* WORK REQUEST
Return every line of the data below word for word, including the punctuation.

* INPUT DATA
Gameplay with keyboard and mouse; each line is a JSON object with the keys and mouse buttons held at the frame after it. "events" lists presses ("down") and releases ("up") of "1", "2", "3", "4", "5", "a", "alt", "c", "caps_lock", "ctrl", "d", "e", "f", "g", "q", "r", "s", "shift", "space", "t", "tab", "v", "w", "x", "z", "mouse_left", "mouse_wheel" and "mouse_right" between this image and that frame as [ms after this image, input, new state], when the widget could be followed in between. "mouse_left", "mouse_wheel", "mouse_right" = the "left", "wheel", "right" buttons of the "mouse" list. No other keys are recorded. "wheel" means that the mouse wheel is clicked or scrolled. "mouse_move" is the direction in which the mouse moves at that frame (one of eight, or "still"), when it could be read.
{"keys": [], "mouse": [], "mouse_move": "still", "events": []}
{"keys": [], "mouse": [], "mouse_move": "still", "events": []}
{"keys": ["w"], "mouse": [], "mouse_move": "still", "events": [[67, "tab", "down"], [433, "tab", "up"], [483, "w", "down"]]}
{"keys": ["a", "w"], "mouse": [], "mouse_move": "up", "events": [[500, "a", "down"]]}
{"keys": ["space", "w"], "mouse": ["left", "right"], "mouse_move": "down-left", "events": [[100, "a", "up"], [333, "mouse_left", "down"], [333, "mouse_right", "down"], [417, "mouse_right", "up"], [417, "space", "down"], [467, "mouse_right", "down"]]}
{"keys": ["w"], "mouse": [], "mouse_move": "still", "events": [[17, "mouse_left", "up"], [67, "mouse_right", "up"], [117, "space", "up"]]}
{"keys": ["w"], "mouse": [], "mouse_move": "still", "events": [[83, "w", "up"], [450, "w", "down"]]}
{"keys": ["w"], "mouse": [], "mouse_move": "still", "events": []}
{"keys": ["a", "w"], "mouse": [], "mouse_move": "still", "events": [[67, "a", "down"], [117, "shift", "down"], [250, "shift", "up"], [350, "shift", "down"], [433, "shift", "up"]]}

* EXERCISE OUTPUT
Gameplay with keyboard and mouse; each line is a JSON object with the keys and mouse buttons held at the frame after it. "events" lists presses ("down") and releases ("up") of "1", "2", "3", "4", "5", "a", "alt", "c", "caps_lock", "ctrl", "d", "e", "f", "g", "q", "r", "s", "shift", "space", "t", "tab", "v", "w", "x", "z", "mouse_left", "mouse_wheel" and "mouse_right" between this image and that frame as [ms after this image, input, new state], when the widget could be followed in between. "mouse_left", "mouse_wheel", "mouse_right" = the "left", "wheel", "right" buttons of the "mouse" list. No other keys are recorded. "wheel" means that the mouse wheel is clicked or scrolled. "mouse_move" is the direction in which the mouse moves at that frame (one of eight, or "still"), when it could be read.
{"keys": [], "mouse": [], "mouse_move": "still", "events": []}
{"keys": [], "mouse": [], "mouse_move": "still", "events": []}
{"keys": ["w"], "mouse": [], "mouse_move": "still", "events": [[67, "tab", "down"], [433, "tab", "up"], [483, "w", "down"]]}
{"keys": ["a", "w"], "mouse": [], "mouse_move": "up", "events": [[500, "a", "down"]]}
{"keys": ["space", "w"], "mouse": ["left", "right"], "mouse_move": "down-left", "events": [[100, "a", "up"], [333, "mouse_left", "down"], [333, "mouse_right", "down"], [417, "mouse_right", "up"], [417, "space", "down"], [467, "mouse_right", "down"]]}
{"keys": ["w"], "mouse": [], "mouse_move": "still", "events": [[17, "mouse_left", "up"], [67, "mouse_right", "up"], [117, "space", "up"]]}
{"keys": ["w"], "mouse": [], "mouse_move": "still", "events": [[83, "w", "up"], [450, "w", "down"]]}
{"keys": ["w"], "mouse": [], "mouse_move": "still", "events": []}
{"keys": ["a", "w"], "mouse": [], "mouse_move": "still", "events": [[67, "a", "down"], [117, "shift", "down"], [250, "shift", "up"], [350, "shift", "down"], [433, "shift", "up"]]}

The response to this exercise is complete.